BY MATT STOUT
For students just now learning the details of the French-Indian War and the importance of the Gettysburg Address, the boys of the McKelvie soccer team certainly have a firm grasp on history, if only applied to the Tri- County Class L championship.
With the Ross A. Lurgio Middle School set to open next fall and McKelvie to become a home to fifth- and sixth-graders only, this year’s boys soccer team knew it would be the school’s last to challenge for a league title. No stranger to title games, it also knew what it took to capture it.
With a 1-0 win over fourthseeded Londonderry, McKelvie closed out October, its season and the boys soccer program with its second title in four years and first since 2003, ending a run of five straight championship appearances under coach John Miner.
McKelvie, the tournament’s second seed, erased a 2-0 deficit to beat No. 3 Mountain View Middle School of Goffstown, 3-2, in the semifinals thanks to striker Mike Prestipino’s hat trick, before netting the title game’s lone goal on a Prestipino first-half score to earn the crown.
While co-captains Matt Cote and Danny Connelly controlled the midfield and Lucas Olen and Evan Powlowsky anchored the back, goalie Tony Iarrobino came up with a number of huge saves, including two in one-on-one situations, in the championship.
McKelvie, which finished 9-3, also made good on the rallying cry Miner said his players reminded themselves of all season: “We’re the last group and we have to do our best.”
“For all of us, it was a special year because they were the last McKelvie team, and I knew it was special to the boys because they brought it up so early,” Miner said. “So I don’t know if there was a turning point in the season because the whole year was so great. The whole season was just smooth.”
Miner didn’t necessarily anticipate it happening that way, though. With a relatively young team – Miner took three sixth graders; he usually takes one, maybe two – the coach said he expected a “building year,” an odd predicament for a program with no next year to build for.
Yet, thanks to leadership from his eighth-graders – including Cote, Donnelly, Olen, Prestipino, Troy Stafford, Santi Linares, Nick Villeneuve and Kyle Basoukas – and versatility across the board, McKelvie was a contender from the start.
A defining point came early.
At 3-1 entering its first road game against Mountain View, then undefeated at 4-0, McKelvie’s 4-1 victory was a huge statement in what was an uncommonly balanced league.

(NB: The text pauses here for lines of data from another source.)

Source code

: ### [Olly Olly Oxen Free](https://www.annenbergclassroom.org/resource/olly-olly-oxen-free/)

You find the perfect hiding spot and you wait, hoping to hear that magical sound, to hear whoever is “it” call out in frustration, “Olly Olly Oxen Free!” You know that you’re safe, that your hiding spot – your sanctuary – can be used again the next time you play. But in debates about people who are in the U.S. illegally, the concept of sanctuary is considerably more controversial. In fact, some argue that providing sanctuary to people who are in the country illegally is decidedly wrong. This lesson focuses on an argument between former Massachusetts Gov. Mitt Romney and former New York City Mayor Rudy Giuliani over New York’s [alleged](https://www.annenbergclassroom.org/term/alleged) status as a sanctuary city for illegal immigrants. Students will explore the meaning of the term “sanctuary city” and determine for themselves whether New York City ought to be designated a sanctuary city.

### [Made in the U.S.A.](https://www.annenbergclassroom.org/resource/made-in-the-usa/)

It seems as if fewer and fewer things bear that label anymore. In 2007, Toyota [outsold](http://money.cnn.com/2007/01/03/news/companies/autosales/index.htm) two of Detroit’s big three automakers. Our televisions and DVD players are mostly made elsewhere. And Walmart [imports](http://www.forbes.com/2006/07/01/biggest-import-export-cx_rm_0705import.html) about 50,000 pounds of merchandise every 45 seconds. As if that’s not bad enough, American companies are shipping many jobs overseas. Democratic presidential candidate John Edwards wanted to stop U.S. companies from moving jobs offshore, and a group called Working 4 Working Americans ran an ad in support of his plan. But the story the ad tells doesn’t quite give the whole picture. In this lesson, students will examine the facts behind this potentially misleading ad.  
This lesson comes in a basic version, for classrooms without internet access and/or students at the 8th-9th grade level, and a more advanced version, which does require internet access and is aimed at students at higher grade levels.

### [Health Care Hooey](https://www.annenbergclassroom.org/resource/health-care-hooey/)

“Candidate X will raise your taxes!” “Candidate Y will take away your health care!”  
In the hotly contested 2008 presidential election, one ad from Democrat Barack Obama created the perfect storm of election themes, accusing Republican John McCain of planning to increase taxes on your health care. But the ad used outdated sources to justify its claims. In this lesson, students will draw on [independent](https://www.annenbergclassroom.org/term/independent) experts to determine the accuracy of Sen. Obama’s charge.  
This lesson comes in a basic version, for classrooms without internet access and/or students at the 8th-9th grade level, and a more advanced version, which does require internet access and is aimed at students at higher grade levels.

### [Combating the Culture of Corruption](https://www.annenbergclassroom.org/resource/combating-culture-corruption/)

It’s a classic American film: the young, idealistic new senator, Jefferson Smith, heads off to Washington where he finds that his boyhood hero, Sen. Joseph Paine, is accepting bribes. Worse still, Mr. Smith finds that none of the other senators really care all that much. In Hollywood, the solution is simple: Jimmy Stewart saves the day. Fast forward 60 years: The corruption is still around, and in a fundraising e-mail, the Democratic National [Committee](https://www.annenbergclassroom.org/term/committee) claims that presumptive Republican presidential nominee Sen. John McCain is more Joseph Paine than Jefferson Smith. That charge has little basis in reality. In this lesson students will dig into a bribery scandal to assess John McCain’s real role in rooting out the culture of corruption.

A strong seventh-grade class that included Syver Klefos, Richard O’Brian, Brian Ducharme, Brendan Dow, A.J. Correia, David Cummings, Ryan Gancarz and Constantin Christandl also contributed, while sixth-graders Scott Johnson, Johnny Cassidy and Kyle Gambeski were well worth Miner’s investment in youth. Prestipino, working up top with Klefos, led the team with nearly 20 goals.
“I guess the beauty of this team was that I had a lot of utility and that they knew the game well enough that they had multiple positions, so it gave us a lot of flexibility,” Miner said. “But honestly, a lot of it comes from the boys’ background. There’s a great (youth) program in Bedford and it makes our job a little easier here. They learn a lot of skills and a lot of positions.”